I've only been working with Boost.Spirit (from Boost 1.44) for three days, trying to parse raw e-mail messages by way of the exact grammar in RFC2822. I thought I was starting to understand it and get somewhere, but then I ran into a problem:
#include <iostream>
#include <boost/spirit/include/qi.hpp>
namespace qi = boost::spirit::qi;
using qi::omit;
using qi::repeat;
using std::cout;
using std::endl;
typedef qi::rule<std::string::const_iterator, std::string()> strrule_t;
void test(const std::string input, strrule_t rule) {
std::string target;
std::string::const_iterator i = input.begin(), ie = input.end();
if (qi::parse(i, ie, rule, target)) {
cout << "Success: '" << target << "'" << endl;
} else {
cout << "Failed to match." << endl;
}
}
int main() {
strrule_t obsolete_year = omit[-qi::char_(" \t")] >> repeat(2)[qi::digit] >>
omit[-qi::char_(" \t")];
strrule_t correct_year = repeat(4)[qi::digit];
test("1776", correct_year | repeat(2)[qi::digit]); // 1: Works, reports 1776.

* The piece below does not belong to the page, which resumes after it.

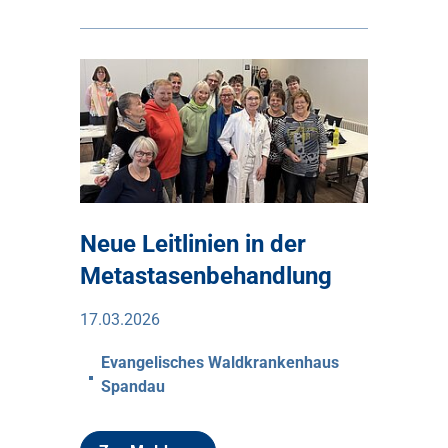
Neue Leitlinien in der
Metastasenbehandlung
17.03.2026
Evangelisches Waldkrankenhaus
Spandau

test("76", obsolete_year); // 2: Works, reports 76.
test("76", obsolete_year | correct_year); // 3: Works, reports 76.
test(" 76", correct_year | obsolete_year); // 4: Works, reports 76.
test("76", correct_year | obsolete_year); // 5: Fails.
test("76", correct_year | repeat(2)[qi::digit]); // 6: Also fails.
}
If test #3 works, then why does test #5 -- the exact same test with the two alternatives reversed -- fail?
By the same token, if you'll pardon the expression: if test #4 works, and the space at the beginning is marked as optional, then why does test #5 (the exact same test with the exact same input, save that there's no leading space in the input) fail?
And finally, if this is a bug in Boost.Spirit (as I suspect it must be), how can I work around it?